Perhaps my parents showed the greatest alarm. It may be because of a few periods in which I have given up booze in the past, exercised like a fiend, slept hardly at all, read stacks of books and relished telling everyone about how wonderful I felt and how productive I was. To say the least, relationships were strained.

Their alarm, expressed in a slow and questioning “…Why?” and “Frank, you really don’t have to do that” might have come from a concern over my spiritual well being. It seems unlikely that a lapsed Methodist would endanger his immortal soul be observing Lent but when I told my mother about the recent choice you would have thought I had come home wearing a bishop’s miter. My father appeared to size me up, wondering if he could hold me down long enough to get a gin and tonic, or some other suitably WASPy drink, down my throat. My brother implored me to reconsider.

My Catholic friends were no less chagrined. There was some concern in the question, “Let me get this straight, you’re not much of a Methodist and no Catholic and you are giving up drinking for Lent?” I could hear the drawn out “…Why?” coming. “Do Methodists give up anything for Lent?” she asked. I tried to explain that I was testing myself, not making a sweeping statement. Methodists do not give up vices for Lent, but we do like tests, no matter where we may be on the liturgical calendar.

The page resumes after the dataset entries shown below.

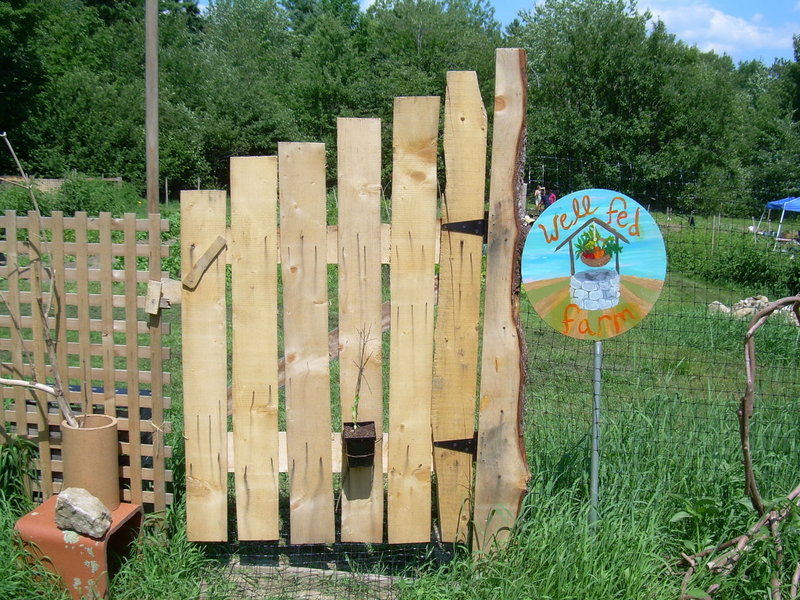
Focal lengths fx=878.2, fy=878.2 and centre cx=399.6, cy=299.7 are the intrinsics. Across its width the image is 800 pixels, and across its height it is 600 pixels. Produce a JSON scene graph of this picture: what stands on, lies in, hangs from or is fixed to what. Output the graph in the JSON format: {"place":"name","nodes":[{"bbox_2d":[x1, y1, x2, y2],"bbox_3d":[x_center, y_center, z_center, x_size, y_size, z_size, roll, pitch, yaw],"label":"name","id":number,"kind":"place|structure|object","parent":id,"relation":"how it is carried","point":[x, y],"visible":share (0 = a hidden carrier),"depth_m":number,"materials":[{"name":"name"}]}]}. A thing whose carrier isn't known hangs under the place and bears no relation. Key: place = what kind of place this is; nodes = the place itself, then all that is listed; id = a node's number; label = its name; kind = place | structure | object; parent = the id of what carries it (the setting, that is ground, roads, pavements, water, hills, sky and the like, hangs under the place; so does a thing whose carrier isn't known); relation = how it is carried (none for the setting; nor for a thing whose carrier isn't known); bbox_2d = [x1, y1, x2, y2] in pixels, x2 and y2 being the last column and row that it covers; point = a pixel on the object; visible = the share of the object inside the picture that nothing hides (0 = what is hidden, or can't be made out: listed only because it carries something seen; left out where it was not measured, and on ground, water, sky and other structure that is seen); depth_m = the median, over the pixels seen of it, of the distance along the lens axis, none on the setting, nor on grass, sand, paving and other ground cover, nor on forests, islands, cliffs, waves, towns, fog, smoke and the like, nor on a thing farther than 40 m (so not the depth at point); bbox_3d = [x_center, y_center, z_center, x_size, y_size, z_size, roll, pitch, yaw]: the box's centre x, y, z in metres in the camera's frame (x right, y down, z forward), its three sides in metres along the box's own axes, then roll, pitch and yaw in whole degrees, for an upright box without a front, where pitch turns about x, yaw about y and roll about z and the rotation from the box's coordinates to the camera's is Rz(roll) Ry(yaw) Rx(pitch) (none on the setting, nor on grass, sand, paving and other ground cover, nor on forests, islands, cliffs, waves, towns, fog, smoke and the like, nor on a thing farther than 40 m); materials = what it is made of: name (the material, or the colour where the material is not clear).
{"place":"outdoors","nodes":[
{"label":"outdoors","id":0,"kind":"place"},
{"bbox_2d":[0,194,799,599],"label":"grass field","id":1,"kind":"structure","parent":0,"point":[674,555],"materials":[{"name":"green plant"}]},
{"bbox_2d":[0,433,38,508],"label":"shrub","id":2,"kind":"object","parent":1,"relation":"on","point":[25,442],"visible":0.89,"depth_m":4.30,"materials":[{"name":"green plant"}]},
{"bbox_2d":[0,176,121,191],"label":"wooden fence","id":3,"kind":"object","parent":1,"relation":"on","point":[50,182],"visible":0.38,"depth_m":26.83,"materials":[{"name":"brown wood"}]},
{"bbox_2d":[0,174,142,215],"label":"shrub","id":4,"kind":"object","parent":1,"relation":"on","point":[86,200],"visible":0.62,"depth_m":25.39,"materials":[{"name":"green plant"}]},
{"bbox_2d":[12,497,142,599],"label":"clay block","id":5,"kind":"object","parent":1,"relation":"on","point":[43,508],"visible":0.72,"depth_m":3.63,"materials":[{"name":"ceramic"}]},
{"bbox_2d":[53,487,111,538],"bbox_3d":[-1.323,0.877,3.657,0.256,0.172,0.180,5,9,26],"label":"rock","id":6,"kind":"object","parent":5,"relation":"on","point":[77,510],"visible":1,"depth_m":3.60,"materials":[{"name":"grey stone"}]},
{"bbox_2d":[60,413,119,508],"bbox_3d":[-1.392,0.729,3.939,0.242,0.377,0.245,1,8,0],"label":"flower pot","id":7,"kind":"object","parent":5,"relation":"on","point":[108,449],"visible":0.82,"depth_m":3.85,"materials":[{"name":"beige ceramic"}]},
{"bbox_2d":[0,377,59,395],"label":"branch","id":8,"kind":"object","parent":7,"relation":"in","point":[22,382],"visible":1,"depth_m":4.13,"materials":[{"name":"wood"}]},
{"bbox_2d":[0,131,80,425],"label":"bare branch","id":9,"kind":"object","parent":7,"relation":"in","point":[52,355],"visible":0.97,"depth_m":4.06,"materials":[{"name":"brown wood"}]},
{"bbox_2d":[0,208,174,509],"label":"lattice fence","id":10,"kind":"object","parent":1,"relation":"on","point":[103,289],"visible":0.8,"depth_m":4.29,"materials":[{"name":"brown wood"}]},
{"bbox_2d":[144,277,180,312],"bbox_3d":[-1.038,-0.021,3.859,0.140,0.158,0.102,1,8,0],"label":"wooden block","id":11,"kind":"object","parent":10,"relation":"attached to","point":[153,286],"visible":0.81,"depth_m":3.83,"materials":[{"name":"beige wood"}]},
{"bbox_2d":[145,0,159,212],"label":"wooden pole","id":12,"kind":"object","parent":1,"relation":"on","point":[149,184],"visible":0.81,"depth_m":10.77,"materials":[{"name":"brown wood"}]},
{"bbox_2d":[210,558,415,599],"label":"concrete slab","id":13,"kind":"object","parent":1,"relation":"on","point":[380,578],"visible":0.62,"depth_m":3.81,"materials":[{"name":"concrete"}]},
{"bbox_2d":[1,0,799,218],"label":"tree line","id":14,"kind":"object","parent":1,"relation":"on","point":[441,93],"visible":0.75,"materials":[{"name":"green plant"}]},
{"bbox_2d":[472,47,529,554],"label":"gate post","id":15,"kind":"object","parent":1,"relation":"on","point":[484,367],"visible":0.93,"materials":[{"name":"beige wood"}]},
{"bbox_2d":[178,56,525,551],"bbox_3d":[-0.264,0.100,3.793,1.624,2.157,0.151,1,8,0],"label":"wooden gate","id":16,"kind":"structure","parent":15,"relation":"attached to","point":[293,489],"depth_m":3.81,"materials":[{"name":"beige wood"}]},
{"bbox_2d":[184,235,227,288],"bbox_3d":[-0.837,-0.156,3.786,0.200,0.223,0.052,1,8,0],"label":"wooden plank","id":17,"kind":"object","parent":16,"relation":"attached to","point":[219,239],"visible":0.98,"depth_m":3.77,"materials":[{"name":"brown wood"}]},
{"bbox_2d":[341,421,376,468],"bbox_3d":[-0.177,0.633,3.780,0.143,0.160,0.168,1,8,0],"label":"flower pot","id":18,"kind":"object","parent":16,"relation":"attached to","point":[371,442],"visible":0.89,"depth_m":3.73,"materials":[{"name":"black plastic"}]},
{"bbox_2d":[349,326,373,427],"bbox_3d":[-0.165,0.348,3.797,0.126,0.465,0.150,5,9,27],"label":"plant","id":19,"kind":"object","parent":18,"relation":"in","point":[358,380],"visible":0.97,"depth_m":3.80,"materials":[{"name":"green plant"}]},
{"bbox_2d":[434,435,477,453],"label":"hinge","id":20,"kind":"object","parent":16,"relation":"attached to","point":[456,441],"visible":0.52,"depth_m":4.02,"materials":[{"name":"black metal"}]},
{"bbox_2d":[441,218,487,238],"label":"gate hinge","id":21,"kind":"object","parent":16,"relation":"attached to","point":[469,226],"visible":0.67,"depth_m":3.81,"materials":[{"name":"black metal"}]},
{"bbox_2d":[534,186,544,210],"bbox_3d":[5.075,-3.471,31.973,0.522,1.192,0.490,-4,9,-31],"label":"person","id":22,"kind":"object","parent":1,"relation":"on","point":[539,192],"visible":0.86,"depth_m":31.84},
{"bbox_2d":[546,191,557,206],"bbox_3d":[5.005,-2.992,28.991,0.550,1.184,0.559,1,8,0],"label":"person","id":23,"kind":"object","parent":1,"relation":"on","point":[552,197],"visible":0.51,"depth_m":28.83},
{"bbox_2d":[589,341,602,530],"bbox_3d":[0.906,0.556,4.057,0.063,1.591,0.062,1,8,0],"label":"sign pole","id":24,"kind":"object","parent":1,"relation":"on","point":[595,471],"visible":0.66,"depth_m":4.05,"materials":[{"name":"grey metal"}]},
{"bbox_2d":[522,189,667,338],"bbox_3d":[0.824,-0.137,3.670,0.713,0.681,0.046,1,8,4],"label":"round sign","id":25,"kind":"object","parent":24,"relation":"attached to","point":[588,306],"visible":0.98,"depth_m":3.65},
{"bbox_2d":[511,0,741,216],"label":"tree","id":26,"kind":"object","parent":1,"relation":"on","point":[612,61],"visible":0.82,"depth_m":36.50,"materials":[{"name":"green plant"}]},
{"bbox_2d":[528,159,799,516],"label":"wire fence","id":27,"kind":"object","parent":1,"relation":"on","point":[782,382],"visible":0.69,"depth_m":4.49,"materials":[{"name":"grey metal"}]},
{"bbox_2d":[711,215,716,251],"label":"fence post","id":28,"kind":"object","parent":1,"relation":"on","point":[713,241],"visible":0.93,"depth_m":22.11,"materials":[{"name":"wood"}]},
{"bbox_2d":[707,301,732,315],"bbox_3d":[4.159,0.119,11.411,0.338,0.217,0.335,6,10,32],"label":"rock","id":29,"kind":"object","parent":1,"relation":"on","point":[718,303],"visible":0.69,"depth_m":11.31,"materials":[{"name":"grey stone"}]},
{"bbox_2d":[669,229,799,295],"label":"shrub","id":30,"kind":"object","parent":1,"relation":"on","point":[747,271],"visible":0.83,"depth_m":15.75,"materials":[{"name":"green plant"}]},
{"bbox_2d":[678,297,799,599],"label":"vine","id":31,"kind":"object","parent":1,"relation":"on","point":[752,328],"visible":0.98,"depth_m":3.65,"materials":[{"name":"brown wood"}]},
{"bbox_2d":[709,294,797,321],"bbox_3d":[4.781,0.136,11.413,1.460,0.392,0.890,1,8,0],"label":"rock pile","id":32,"kind":"object","parent":1,"relation":"on","point":[746,301],"visible":0.49,"depth_m":11.39,"materials":[{"name":"grey stone"}]},
{"bbox_2d":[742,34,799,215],"label":"tree","id":33,"kind":"object","parent":1,"relation":"on","point":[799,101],"visible":0.77,"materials":[{"name":"green plant"}]},
{"bbox_2d":[759,196,799,247],"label":"canopy tent","id":34,"kind":"object","parent":1,"relation":"on","point":[784,207],"visible":0.95,"depth_m":25.48,"materials":[{"name":"blue fabric"}]},
{"bbox_2d":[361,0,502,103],"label":"tree","id":35,"kind":"object","parent":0,"point":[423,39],"visible":0.5,"depth_m":35.21,"materials":[{"name":"green plant"}]},
{"bbox_2d":[348,0,799,63],"label":"sky","id":36,"kind":"structure","parent":0,"point":[727,49],"materials":[{"name":"blue"}]},
{"bbox_2d":[630,0,798,60],"label":"cloud","id":37,"kind":"structure","parent":0,"point":[718,26],"materials":[{"name":"white"}]}
]}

Who knew temperance could provoke so many questions and expressions of concern?

It is a comfort to know so many people take an interest in your life choices. But, for a people that choose to dress up like jesters and chase chickens in the mud on a perfectly good Tuesday and in a state that gives them an official vacation during which to do this, all things are possible. I would hardly notice though, between the trips to the gym, tedious holding forth about what I am reading and getting up at 5AM I don’t have a lot of time for self reflection. I need to be drunk for that.